> [Provided entries]

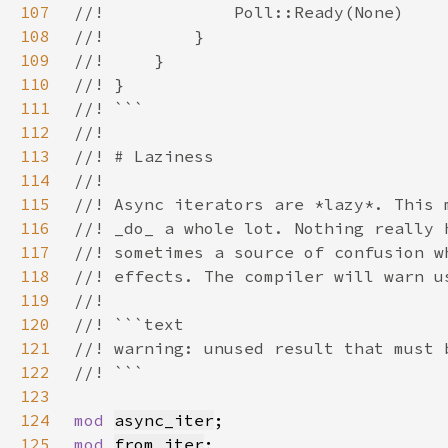
107
108
109
110
111
112
113
114
115
116
117
118
119
120
121
122
123
124
mod 
async_iter
125
mod 
from_iter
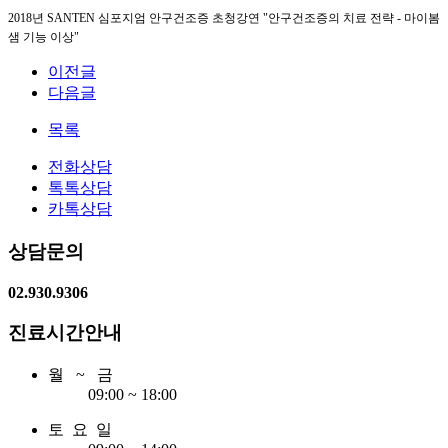
2018년 SANTEN 심포지엄 안구건조증 초청강연 "안구건조증의 치료 전략 - 마이봄
샘 기능 이상"
이전글
다음글
목록
전화상담
톡톡상담
카톡상담
상담문의
02.930.9306
진료시간안내
월 ~ 금
09:00 ~ 18:00
토 요 일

> [Your task] Lay out every line of text read from the records above as a Markdown table with the columns Row and Line, numbering the rows in order and skipping any blank lines. Leave the pictures out of the answer.

> [Response area]
| Row | Line |
|---|---|
| 1 | 107 |
| 2 | 108 |
| 3 | 109 |
| 4 | 110 |
| 5 | 111 |
| 6 | 112 |
| 7 | 113 |
| 8 | 114 |
| 9 | 115 |
| 10 | 116 |
| 11 | 117 |
| 12 | 118 |
| 13 | 119 |
| 14 | 120 |
| 15 | 121 |
| 16 | 122 |
| 17 | 123 |
| 18 | 124 |
| 19 | mod  |
| 20 | async_iter |
| 21 | 125 |
| 22 | mod  |
| 23 | from_iter |
| 24 | 2018년 SANTEN 심포지엄 안구건조증 초청강연 "안구건조증의 치료 전략 - 마이봄 |
| 25 | 샘 기능 이상" |
| 26 | 이전글 |
| 27 | 다음글 |
| 28 | 목록 |
| 29 | 전화상담 |
| 30 | 톡톡상담 |
| 31 | 카톡상담 |
| 32 | 상담문의 |
| 33 | 02.930.9306 |
| 34 | 진료시간안내 |
| 35 | 월 ~ 금 |
| 36 | 09:00 ~ 18:00 |
| 37 | 토 요 일 |